Report: Michael Avenatti Stiffed Paraplegic Man out of $4 Million Settlement

NEW YORK, NY - AUGUST 20: Michael Avenatti attends the 2018 MTV Video Music Awards at Radi
Dia Dipasupil/Getty Images for MTV, Edit: BNN

Embattled lawyer Michael Avenatti reportedly stiffed a paraplegic man with mental health problems out of $4 million personal injury settlement, a former partner of the “resistance” hero told a southern Californa courtroom on Friday.

The allegation emerged as part of a federal court hearing for the case of Avenatti’s former legal partner Jason Frank, who won a court judgment ordering Avenatti to fork over Frank $10 million in unpaid profits from their now-defunct law firm Eagan Avenatti. Frank had initially settled with Avenatti for $4.85 million in December 2017, but a judge hiked the judgment to $10 million after Avenatti failed to make the first payment, prompting the firm to seek bankruptcy proceedings.

The Daily Mail reports:

DailyMail.com understands Avenatti sued the County of Los Angeles, the Los Angeles County Sheriff’s Department and former Los Angeles County Sheriff Lee Baca on behalf of [Geoffrey] Johnson in a major personal injury claim.

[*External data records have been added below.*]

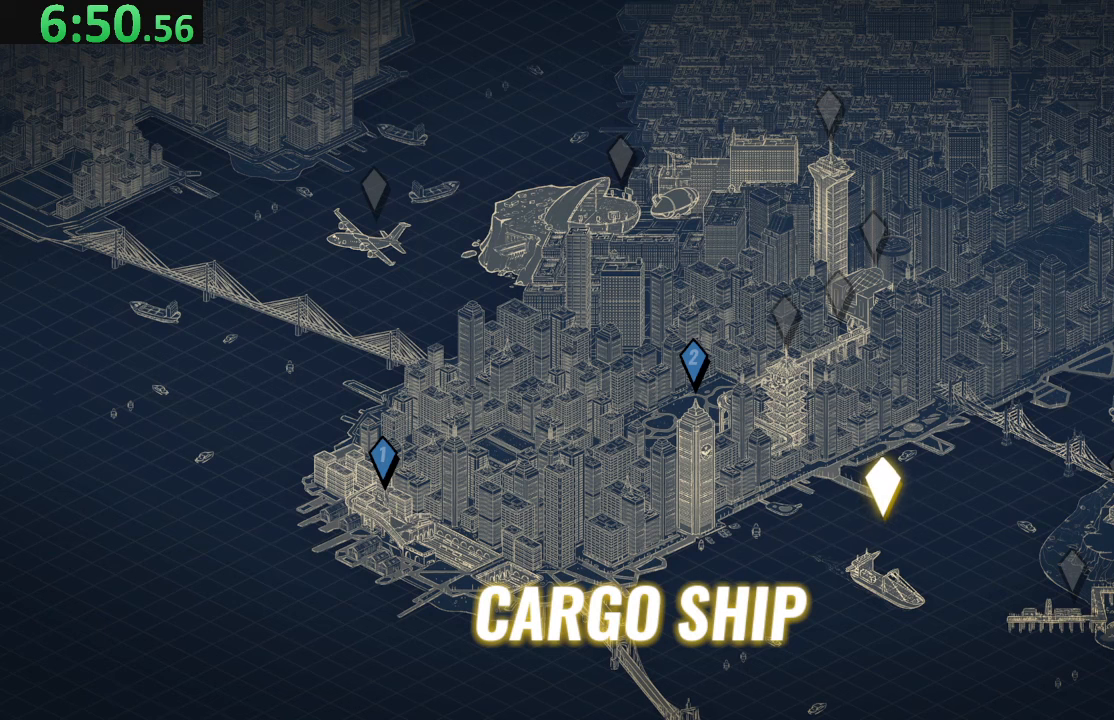
{"buttons": [], "left_stick": "center", "right_stick": "center", "events": []}
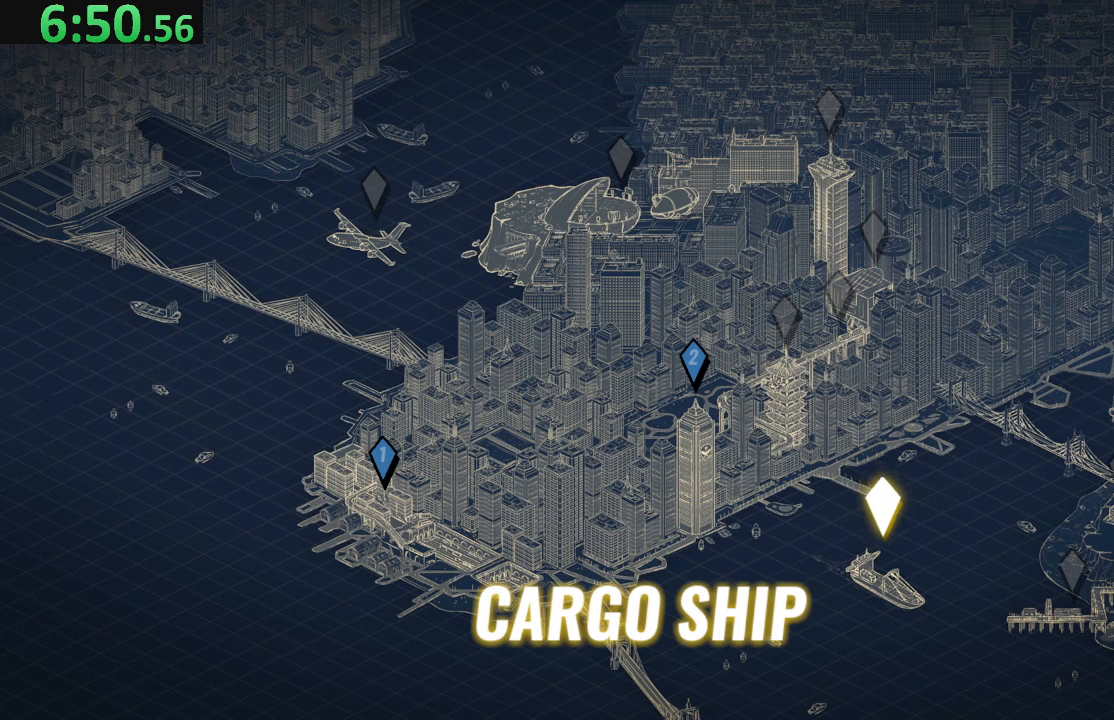
{"buttons": [], "left_stick": "center", "right_stick": "center", "events": []}
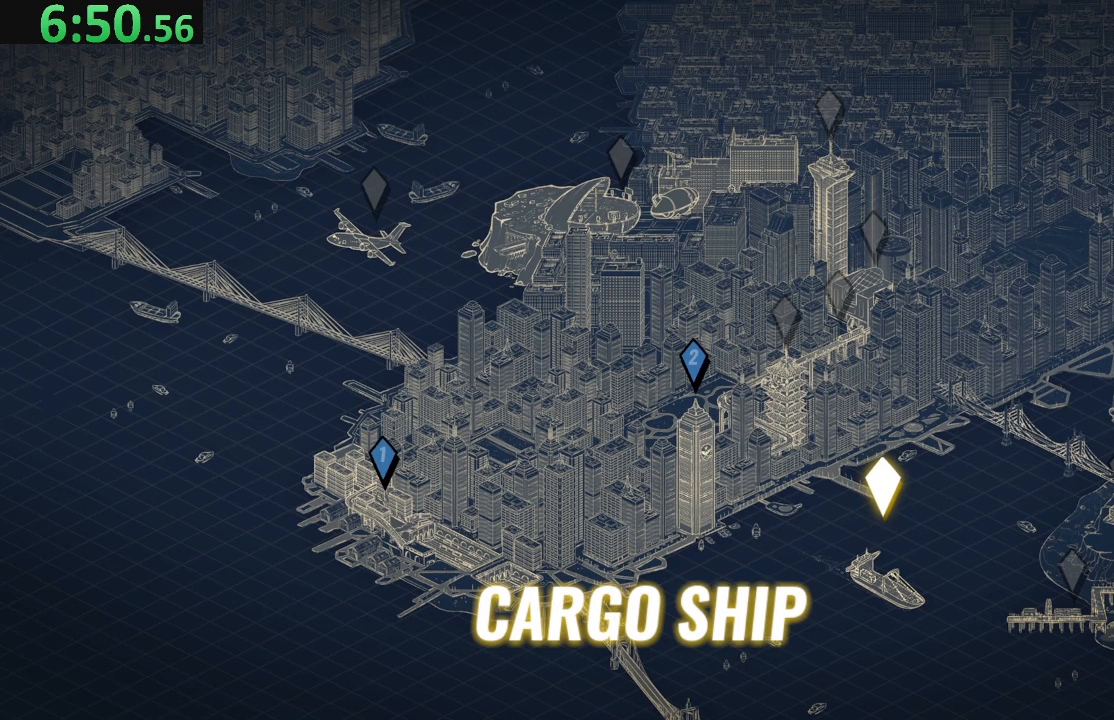
{"buttons": [], "left_stick": "center", "right_stick": "center", "events": []}
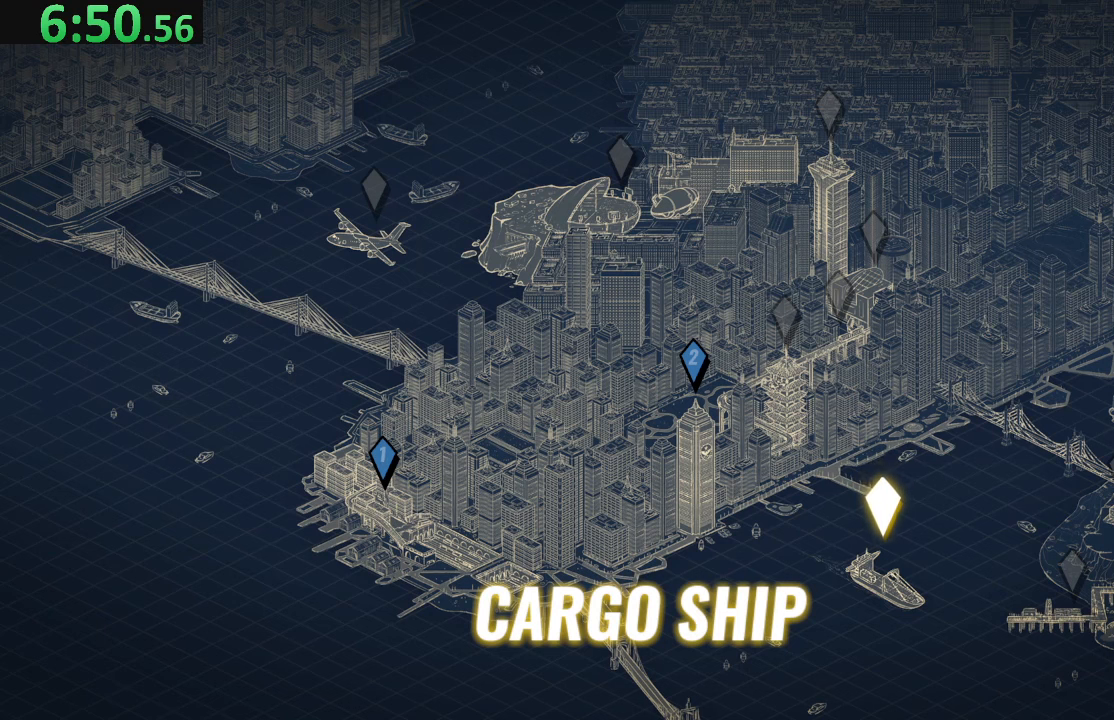
{"buttons": ["DPAD_RIGHT"], "left_stick": "center", "right_stick": "center", "events": [[350, "DPAD_RIGHT", "down"]]}
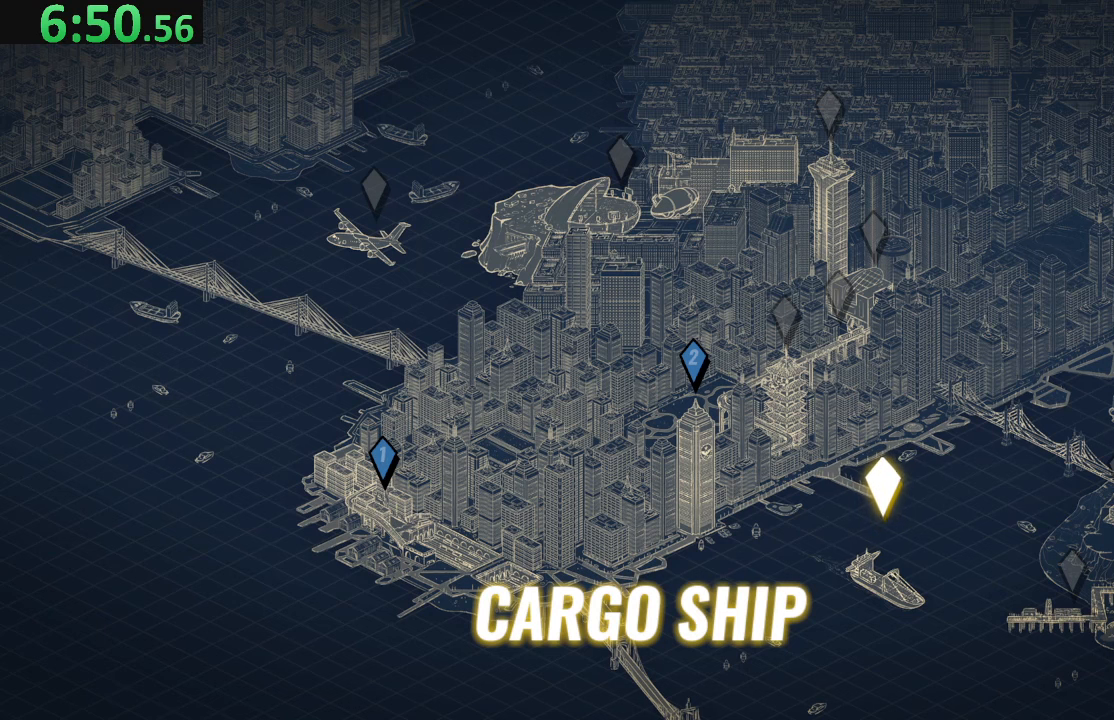
{"buttons": ["DPAD_RIGHT"], "left_stick": "center", "right_stick": "center", "events": []}
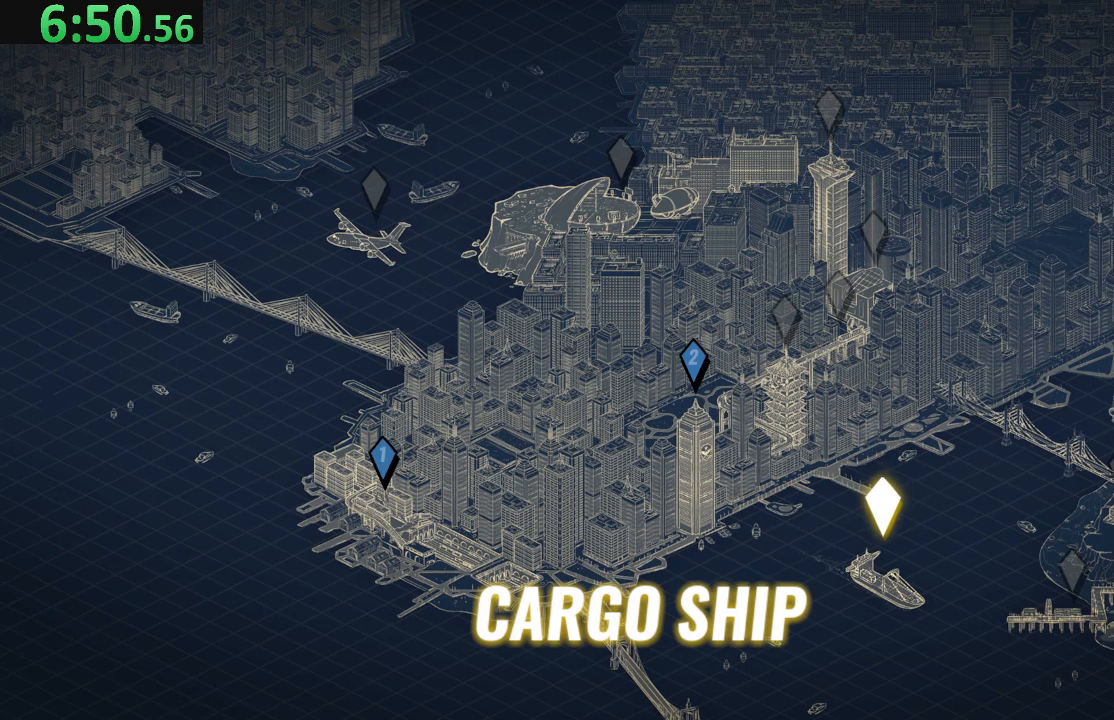
{"buttons": ["DPAD_RIGHT"], "left_stick": "center", "right_stick": "center", "events": []}
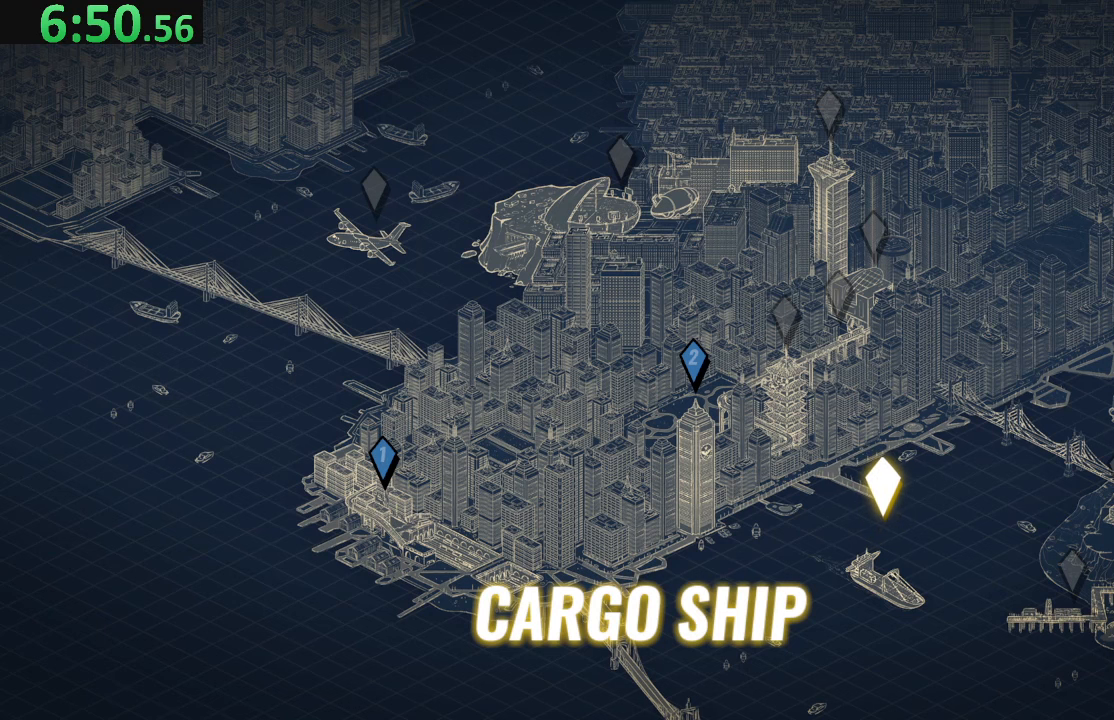
{"buttons": ["DPAD_RIGHT"], "left_stick": "center", "right_stick": "center", "events": []}
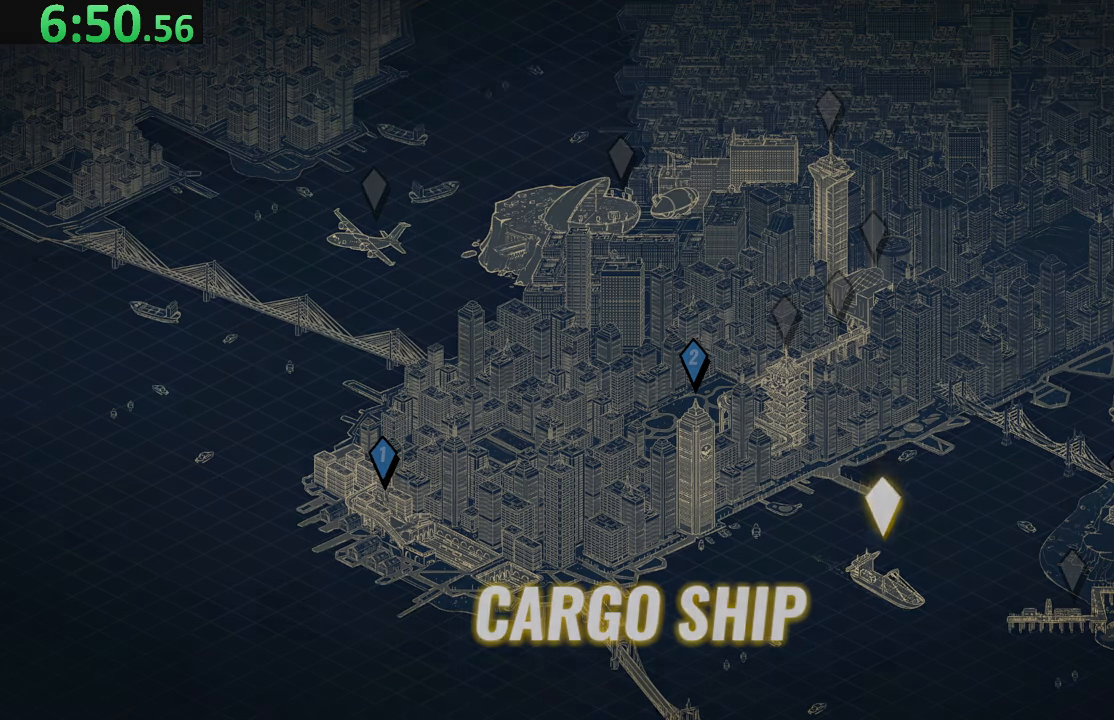
{"buttons": ["DPAD_RIGHT"], "left_stick": "center", "right_stick": "center", "events": []}
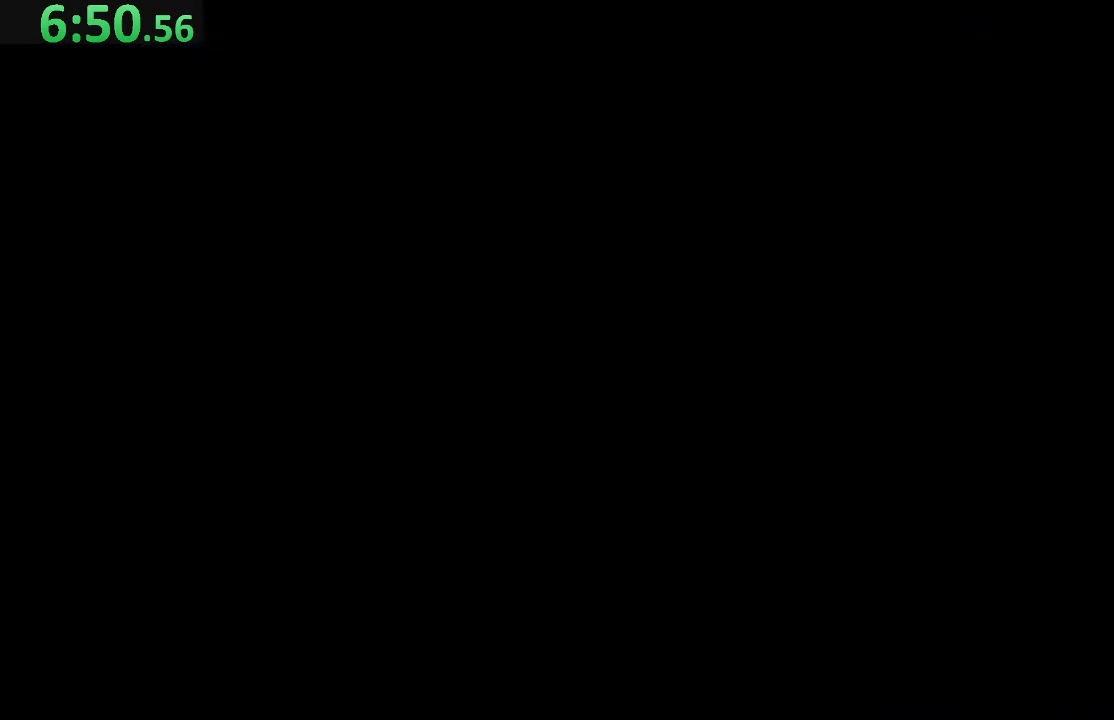
{"buttons": ["DPAD_RIGHT"], "left_stick": "center", "right_stick": "center", "events": []}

Frank’s lawyer revealed a $4 million settlement contract signed by Avenatti in January 2015, resulting in a check for $4 million from LA County to his firm Eagan Avenatti.

But according to bank records presented by Frank’s attorney Andrew Stolper, Johnson was only paid around $2,900 per month after the settlement. The records, presented by Stolper in court, show the $4 million was put in a trust account rather than being sent directly to Johnson. Avenatti described the allegations as ‘absolutely outrageous’ and said the payments were an advance on a different settlement payment.

The hearing at the U.S. District Court for the Central District of California comes after Avenatti, best known for representing pornographic actress Stormy Daniels in lawsuits against President Donald Trump, was arrested in New York last Monday on charges that included attempting to extort Nike for as much as $25 million with threats of negative publicity.

Avenatti was also charged with bank fraud and embezzling his clients’ money to pay his own towering expenses in separate cases in New York and California. He was taken into police custody shortly before tweeting plans to hold a revealing press conference Tuesday to “disclose a major high school/college basketball scandal perpetrated by @Nike that we have uncovered.”

U.S. Attorney for the Southern District of New York Geoffrey Berman said of the case: “When lawyers use their law licenses as weapons, as a guise to extort payments for themselves, they are no longer acting as attorneys. They are acting as criminals.”

After his arrest, Avenatti posted a $300,000 bond and was released from a New York court, where he did not enter a plea.

“As all of you know, for the entirety of my career I have fought against the powerful. Powerful people and powerful corporations. I will never stop fighting that good fight,” the embattled lawyer said outside the courthouse. “I am highly confident that when all the evidence is laid bare in connection with these cases, when it is all known, when due process occurs, that I will be fully exonerated and justice will be done.”

Several reports state celebrity attorney and now-fired CNN legal analyst Mark Geragos is an unnamed co-conspirator in Avenatti’s Nike scheme, but he has not been indicted.